Максима затрясло от одной мысли, что это возможно и Сергей сам говорит, но сдержался, ответил на коротком выдохе:
— Хорошо…
И опять припал к губам Сережи. Тот отвечал и повторял:
— Так иди… я сейчас…
Максим понимал, что надо дать время подготовиться, а не мог и шага сделать, боялся, что вдруг все это исчезнет.
— Хорошо… я иду, иду…
Не исчезнет, понятное дело, он сам все устроил, надолго, наверняка. Это теперь их дом. Никто не вломится, не помешает, не посмотрит косо, помешивая суп на общей кухне. Ебаная общага! Бабы там были злые, языкастые. Стервы.
Да что о них вспоминать. Ольга хорошая, ей спасибо. Макс по-честному с ней обошелся, заплатил, благо было чем. Ведь и кооператив этот не с неба упал.
Максим взял сигарету, накинул халат, вышел на лоджию, но не закурил, только размял в пальцах, кинул в пепельницу, закрепленную на ограждении…

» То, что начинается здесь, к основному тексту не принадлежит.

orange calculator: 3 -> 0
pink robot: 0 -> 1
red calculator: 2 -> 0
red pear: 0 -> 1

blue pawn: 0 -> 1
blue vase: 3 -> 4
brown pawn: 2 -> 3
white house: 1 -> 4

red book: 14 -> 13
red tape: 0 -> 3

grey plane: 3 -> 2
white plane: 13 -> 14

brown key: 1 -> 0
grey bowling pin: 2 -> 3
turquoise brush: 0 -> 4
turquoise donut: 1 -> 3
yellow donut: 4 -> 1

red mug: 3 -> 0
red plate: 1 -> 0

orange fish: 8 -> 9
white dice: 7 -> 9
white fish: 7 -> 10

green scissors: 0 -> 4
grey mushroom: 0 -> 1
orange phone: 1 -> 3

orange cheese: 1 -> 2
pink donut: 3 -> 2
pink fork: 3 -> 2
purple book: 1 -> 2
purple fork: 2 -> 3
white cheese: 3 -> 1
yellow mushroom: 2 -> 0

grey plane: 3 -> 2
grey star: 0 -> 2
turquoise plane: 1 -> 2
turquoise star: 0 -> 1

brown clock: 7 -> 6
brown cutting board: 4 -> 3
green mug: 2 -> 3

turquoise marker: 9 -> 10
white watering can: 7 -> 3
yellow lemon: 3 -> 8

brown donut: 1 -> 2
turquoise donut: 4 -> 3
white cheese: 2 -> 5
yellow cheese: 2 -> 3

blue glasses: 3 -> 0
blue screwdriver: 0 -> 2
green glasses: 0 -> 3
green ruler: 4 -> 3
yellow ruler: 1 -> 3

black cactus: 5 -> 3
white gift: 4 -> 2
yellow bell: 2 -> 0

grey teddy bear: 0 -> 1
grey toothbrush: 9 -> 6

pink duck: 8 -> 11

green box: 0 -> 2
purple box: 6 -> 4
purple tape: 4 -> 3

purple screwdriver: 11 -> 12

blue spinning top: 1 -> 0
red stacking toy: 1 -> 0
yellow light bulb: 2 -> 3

Вот он — их дом. И Серж никогда не узнает правды, как все это вышло на самом деле. Лазарев довольно ухмыльнулся, вспомнил трясущиеся щеки Якова, когда на стол шлепнулась толстая папка с фотографиями, показаниями свидетелей, копиями документов и проект искового заявления. Статья Уголовного кодекса России сто тридцать один — изнасилование несовершеннолетнего, срок давности привлечения к уголовной ответственности десять лет, а прошло всего четыре… Четыре года Сережиных мучений.
Максим с трудом сдерживался, но смог остаться в рамках приличий, даже не матерился. Он популярно объяснил Якову, какие светят последствия, если de facto подтвердится de jure. Яков был развратником, сволочью, уродом, но не дураком, понял с первого раза. Через месяц Максим получил документы на квартиру, ключи и сберкнижку с валютным счетом на свое имя. Придушить Яшку руки по-прежнему чесались, но помня о том, где крутился бывший благодетель Залесского, Макс решил, что судьба и сама с этим разберется.